▸ **Source records**

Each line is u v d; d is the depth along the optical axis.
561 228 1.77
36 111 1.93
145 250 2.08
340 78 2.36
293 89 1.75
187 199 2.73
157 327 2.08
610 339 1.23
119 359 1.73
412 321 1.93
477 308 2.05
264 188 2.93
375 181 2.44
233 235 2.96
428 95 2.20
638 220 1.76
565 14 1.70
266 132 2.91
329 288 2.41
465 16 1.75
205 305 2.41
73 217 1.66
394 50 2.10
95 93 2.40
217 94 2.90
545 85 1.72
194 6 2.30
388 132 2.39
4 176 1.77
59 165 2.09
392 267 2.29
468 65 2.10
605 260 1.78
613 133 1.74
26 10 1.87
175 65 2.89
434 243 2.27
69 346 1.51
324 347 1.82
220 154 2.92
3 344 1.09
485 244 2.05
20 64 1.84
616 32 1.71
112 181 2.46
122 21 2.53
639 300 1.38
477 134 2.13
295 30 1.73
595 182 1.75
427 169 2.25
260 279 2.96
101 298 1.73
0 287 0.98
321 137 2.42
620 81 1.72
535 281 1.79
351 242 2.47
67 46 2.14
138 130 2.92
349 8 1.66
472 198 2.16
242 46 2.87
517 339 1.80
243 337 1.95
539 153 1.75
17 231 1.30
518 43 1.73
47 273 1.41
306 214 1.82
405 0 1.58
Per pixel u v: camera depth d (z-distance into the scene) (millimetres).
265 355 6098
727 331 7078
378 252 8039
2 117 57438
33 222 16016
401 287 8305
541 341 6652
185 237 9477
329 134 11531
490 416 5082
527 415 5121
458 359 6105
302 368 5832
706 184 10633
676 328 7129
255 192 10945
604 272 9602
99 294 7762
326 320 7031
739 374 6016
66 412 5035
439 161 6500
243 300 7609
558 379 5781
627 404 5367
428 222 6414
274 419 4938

▸ **Problem**
A single number, please: how many lines in the data above contain the string "depth"?

▸ **Finished task**
2